Há momentos e locais da minha juventude que o tempo não foi capaz de cortar da memória. Um desses locais, e que o meu pai teimava em me levar, era o barbeiro. Desses momentos passados naquela pequena garagem transformada em salão de tosquias eu recordo-me muito bem. Não era propriamente o local nem tão pouco o barbeiro, o senhor Sousa, que eu temia. É que eu gostava mesmo muito da minha trunfa russa e encaracolada. Viciava-me e deleitava-me com o simples gesto de mexer na franja e de enrolar os cabelos nos meus dedos. Era o meu fetiche. Quando me cortavam o cabelo eu simplesmente perdia todas as forças, tal e qual Sanção.
Dispersos sobre o balcão, um sem número de tesouras de vários tipos de cortes, navalhas com lâminas afiadas, frascos de colónia barata, pentes, escovas, copos de espumas e aventais de panos velhos causticamente clareados. Nas paredes, uns dez ou mais retratos de penteados da moda, um relógio compassado com o rádio que sussurrava uma música qualquer. Ao canto um sofá, desses de canto, desconfortável, onde se podem esperar eternidades antes que sejamos atendidos sem o receio de nos deixarmos adormecer.
Ai a cadeira, aquele monstro de cabedal vermelho, rotativa, qual cadeira eléctrica onde se senta um condenado. Era como eu me sentia, um condenado. Fitava a minha expressão de pânico, no reflexo daquele profundo espelho à minha frente, enquanto sentia o esganar do avental no pescoço. Entretanto, aparecia o filho do barbeiro, o Joãozinho, com uma vassoura gasta nas mão para varrer aquele monte de cabelos espalhados. E seu sentia um arrepio na nuca e engolia em seco.
-Como vai ser? Aparar ou cortar?
-Cortar, dizia logo o meu pai antes que eu dissesse um “ai”!
E eu lá, vendo as minhas guedelhas serem completamente ceifadas pelas mãos trémulas daquele homem. A tesoura fria e rápida brandia, ameaçadora.
-Cuidado, gritava o barbeiro. Ou paras quieto ou ainda te corto uma orelha, vê lá!
Depois eram as raspadelas de pêlos com a navalha, o pó de talco, aquele secador quente e barulhento, a fétida água de colónia que teria de usar até chegar a hora de tomar banho. Deu uma rematada final no estrago com uma tesourada inútil e disse que estava terminado, não sem antes pegar um espelho para me mostrar como ficou o corte atrás. Até hoje não entendo por que os barbeiros fazem isso! Será que alguém, algum dia, já reclamou e pediu que o trabalho fosse refeito?

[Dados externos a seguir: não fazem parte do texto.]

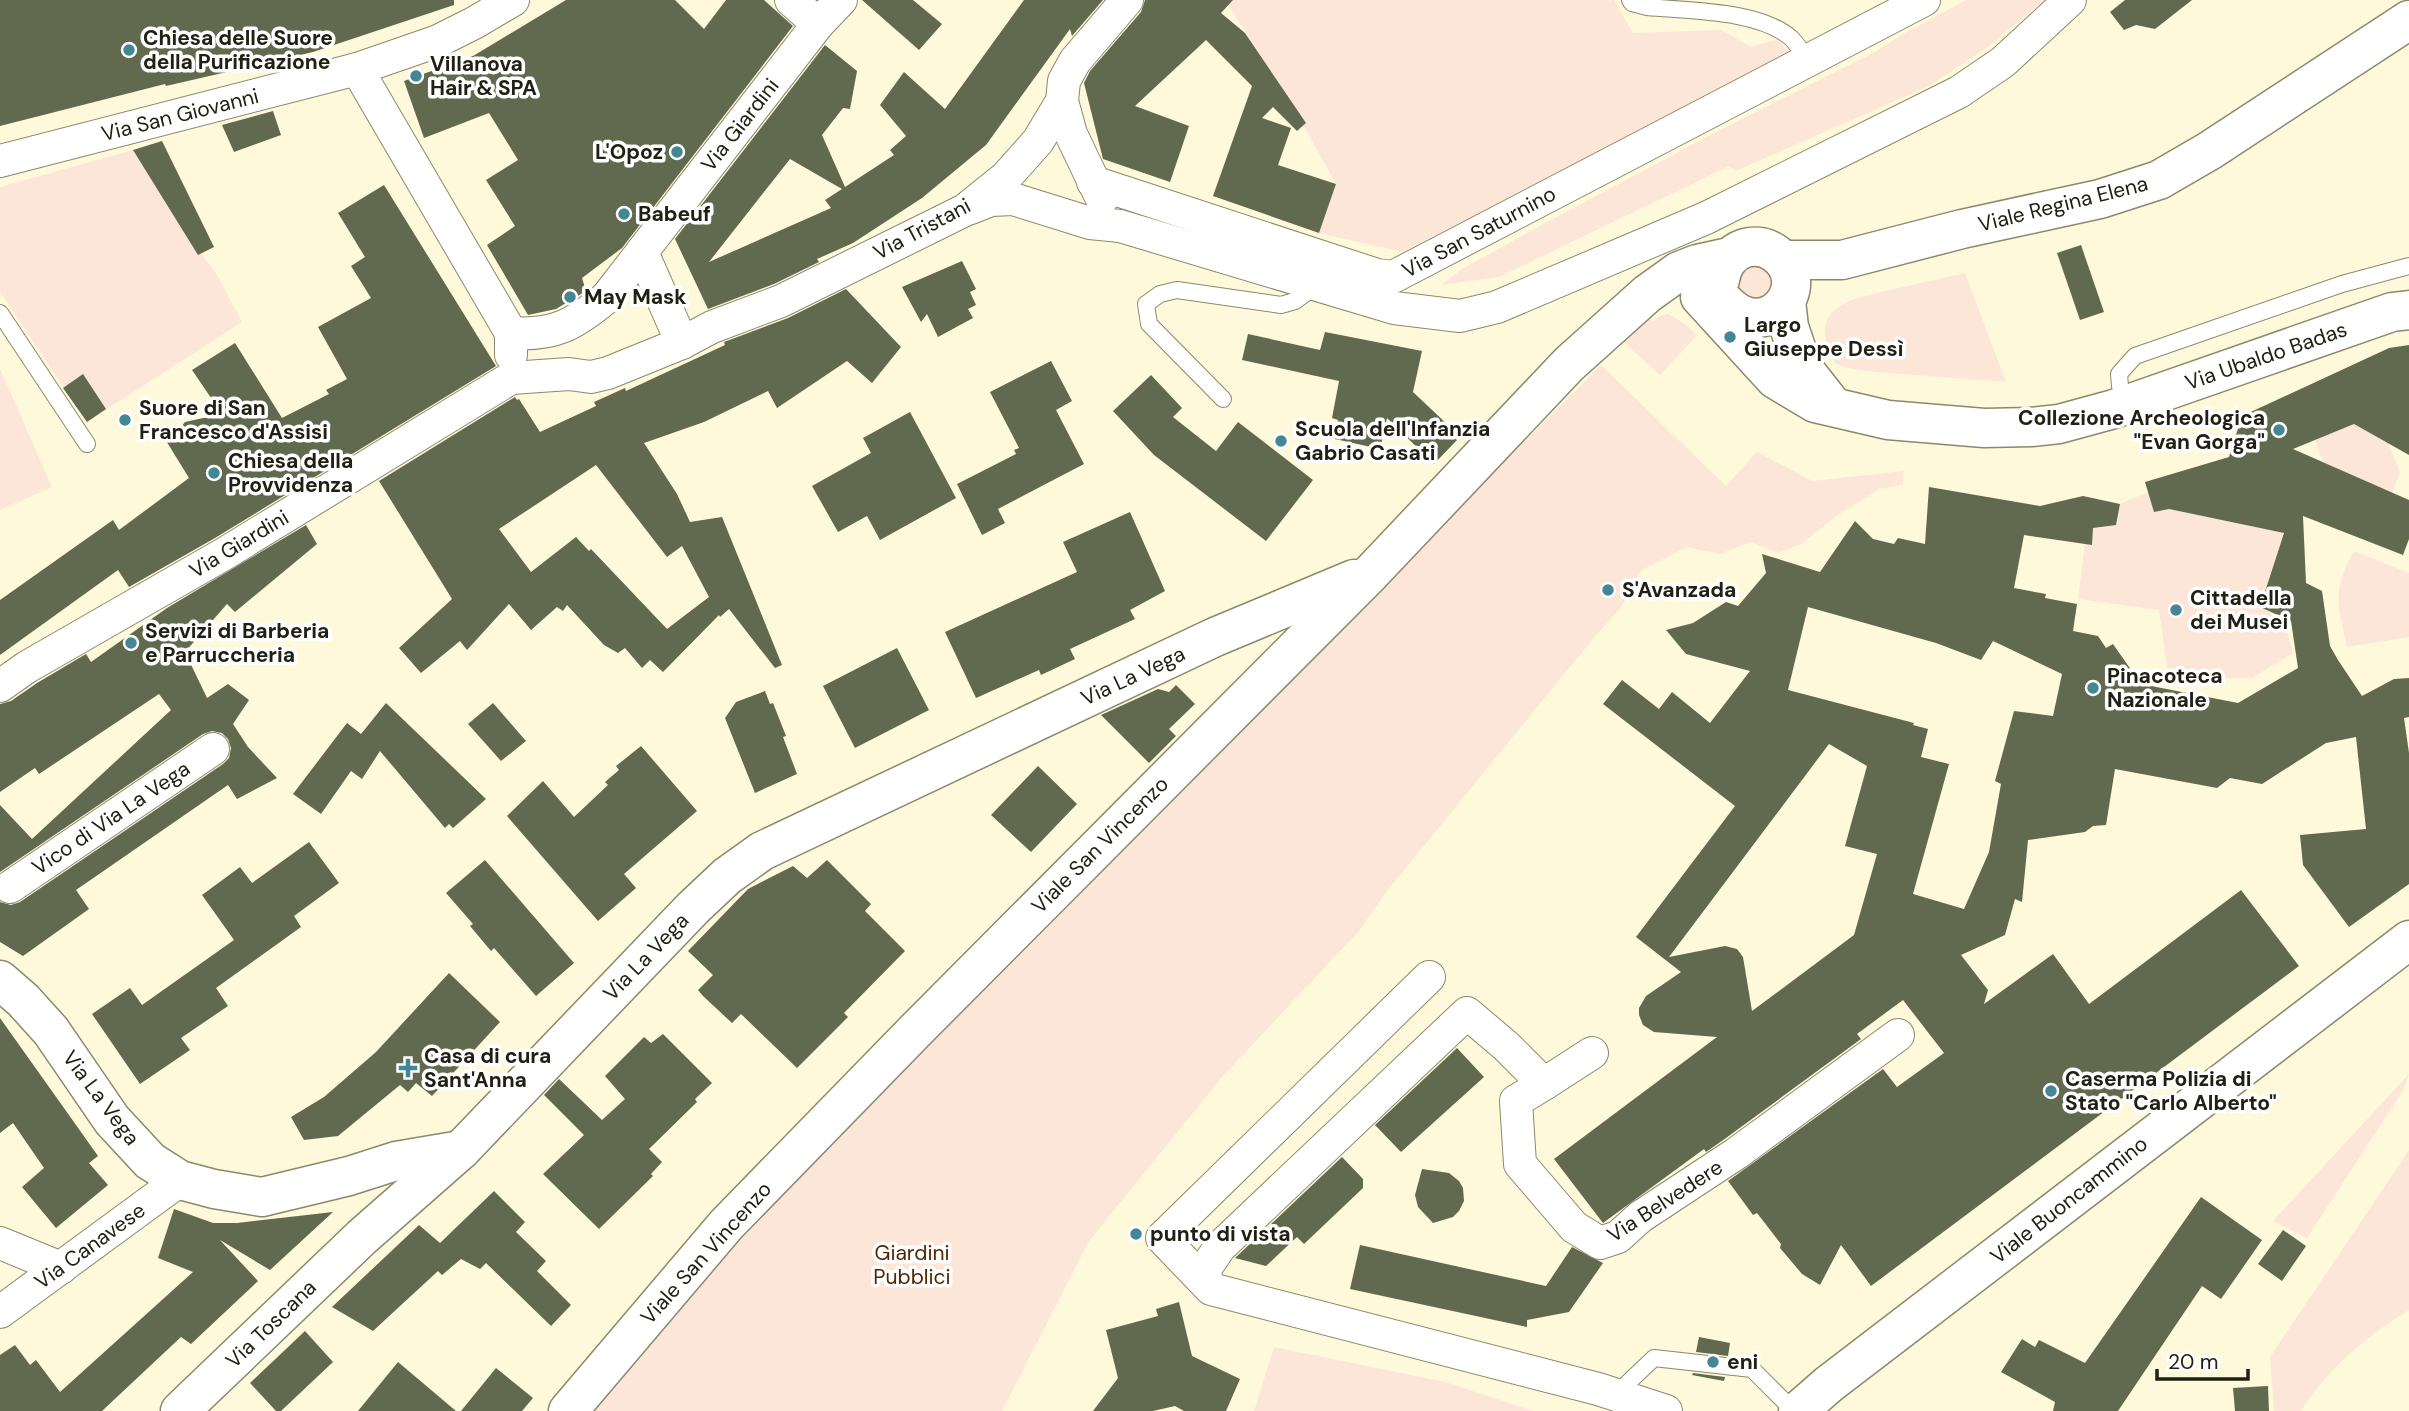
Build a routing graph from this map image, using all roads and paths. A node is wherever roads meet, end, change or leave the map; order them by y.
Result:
1 (513, 0) edge
2 (791, 0) edge
3 (841, 0) edge
4 (1127, 0) edge
5 (1630, 0) edge
6 (1924, 0) edge
7 (2070, 0) edge
8 (2409, 20) edge
9 (818, 24) junction
10 (1808, 60) junction
11 (357, 69) junction
12 (1062, 101) junction
13 (0, 161) edge
14 (1093, 182) junction
15 (965, 210) junction
16 (1706, 218) junction
17 (1120, 226) junction
18 (642, 252) junction
19 (1734, 253) junction
20 (1813, 266) junction
21 (2409, 266) edge
22 (1317, 285) junction
23 (1647, 294) junction
24 (1786, 300) junction
25 (2409, 310) edge
26 (1720, 312) junction
27 (0, 313) edge
28 (573, 323) junction
29 (511, 333) junction
30 (682, 342) junction
31 (1803, 368) junction
32 (591, 377) junction
33 (511, 378) junction
34 (1223, 399) dead end
35 (2129, 403) junction
36 (1834, 407) junction
37 (87, 444) dead end
38 (1372, 572) junction
39 (1239, 627) junction
40 (1262, 682) junction
41 (0, 686) edge
42 (213, 749) dead end
43 (10, 887) dead end
44 (2409, 940) edge
45 (1429, 977) dead end
46 (0, 981) edge
47 (1898, 1035) dead end
48 (1592, 1053) dead end
49 (1544, 1084) junction
50 (461, 1150) junction
51 (180, 1180) junction
52 (325, 1181) junction
53 (362, 1237) junction
54 (0, 1243) edge
55 (61, 1268) junction
56 (1204, 1280) junction
57 (0, 1311) edge
58 (1609, 1398) edge
59 (1786, 1409) edge
60 (180, 1411) edge
61 (568, 1411) edge
62 (1664, 1411) edge

1 - 11 street, Via San Giovanni
2 - 9 street
3 - 9 street, Via Giardini
4 - 12 street, Via Tristani
5 - 10 lane
6 - 10 street, Via San Saturnino
7 - 16 street, Via San Saturnino
8 - 20 street, Viale Regina Elena
9 - 18 street, Via Giardini
10 - 14 street, Via San Saturnino
11 - 13 street, Via San Giovanni
11 - 29 street
12 - 14 street
12 - 15 street, Via Tristani
14 - 17 street
15 - 17 street, Via San Saturnino
15 - 30 street, Via Tristani
16 - 19 street
16 - 22 street, Via San Saturnino
17 - 22 street, Via San Saturnino
18 - 28 street, Via Giardini
18 - 30 street
19 - 20 street
19 - 23 street, Viale San Vincenzo
19 - 26 street
20 - 24 street, Viale Regina Elena
20 - 31 street
21 - 35 lane
22 - 34 lane
23 - 26 street
23 - 38 street, Viale San Vincenzo
24 - 26 street
24 - 31 street
25 - 35 street, Via Ubaldo Badas
26 - 36 street, Via Ubaldo Badas
27 - 37 lane
28 - 29 street, Via Giardini
28 - 32 street
29 - 33 street
30 - 32 street, Via Tristani
31 - 36 street
32 - 33 street
33 - 41 street, Via Giardini
35 - 36 street, Via Ubaldo Badas
38 - 39 street, Via La Vega
38 - 40 street, Viale San Vincenzo
39 - 40 street
39 - 50 street, Via La Vega
40 - 61 street, Viale San Vincenzo
42 - 43 street, Vico di Via La Vega
44 - 59 street, Viale Buoncammino
45 - 56 street
46 - 51 street, Via La Vega
47 - 49 street, Via Belvedere
48 - 49 street, Via Belvedere
49 - 56 street
50 - 52 street, Via La Vega
50 - 53 street, Via Toscana
51 - 52 street, Via La Vega
51 - 55 street, Via Canavese
52 - 53 street
53 - 60 street, Via Toscana
54 - 55 street
55 - 57 street, Via Canavese
56 - 58 street
58 - 59 lane
58 - 62 street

Liberto da tortura, saltei da cadeira com a cabeça mais arejada nas orelhas. Sacudi os pêlos, que sobre mim jaziam, enquanto velava os longos cabelos louros espalhados pelo chão. Envergonhado, fugi a sete pés.
A barbearia era um lugar de grande cumplicidade, onde se põe a conversa em dia, de chaha e afiada. Se houvesse novidades o barbeiro saberia. Temática do custo de vida e da bola é que não faltava. De políticas e mulheres só se o patrão puxasse paleio, afinal era ele que tinha uma navalha nas mãos!
Chegado o dia do corte “à máquina zero” tudo se alterou. Para mim tudo passou a ser diferente.
Agora levo eu o meu filho, ele que sempre pede o corte radical da máquina, a lavagem e o gel (atenção, isto que aqui escrevi foi há tempos, ele agora exibe uma trunfa de respeito). Agora o salão é de cabeleireiro com utensílios eléctricos e técnicas modernas. Cómodo e de marcação prévia. Os temas das conversas, invariavelmente, são os mesmos. Noutro local, noutros tempos, o barbeiro, como continuo a chamar o profissional, é agora o João, aquele Joaõzinho que varria os cabelos do chão.
O cabelo no chão continua a ser farto, está é mais clareado pelas tesouradas da vida.
7 comentários:
Grisalho mas brilhante.
Texto brilhante!
Ôi Paulo.
Este teu texto trouxe-me várias recordações.
Até parece que frequentámos o mesmo barbeiro!
Até parece que cortámos o cabelo no mesmo dia, e à mesma hora!
Escreveste-o muito bem, eu acho! Como diz a Patti, BRILHANTE é o termo certo.
Akele abraço, pah!
Mintira! Mintira!
Isto que escreveste hoje não é nenhum rabisco!
É um desenho! E perfeito!
Fizeste-me recordar uma cena passada com o meu filho!
O garoto tem uma trunfa russa e encaracolada e, qd vim para aqui viver, levei-o a uma barbearia, pois não conhecia nenhum joãozinho!
Só me lembro do ar triste do meu filhote qd se viu ao espelho, com o cabelo à homem, muito curto...
Já lá vão quase seis anos e ainda nos lembramos da cena!
:)))
Ao barbeiro nunca fui, mas tenho muito medo da cadeira do dentista!!
:) Beijinho
Lembro-me bem das minhas idas ao barbeiro, no Barreiro. O Sr. Valdemar, que por muito que se pedisse, fazia sempre o mesmo corte, como se nos metesse a cabeça num molde. Curioso, ainda esta semana me tinha lembrado do velhote...
E barba?? ele não fingia que te fazia a barba????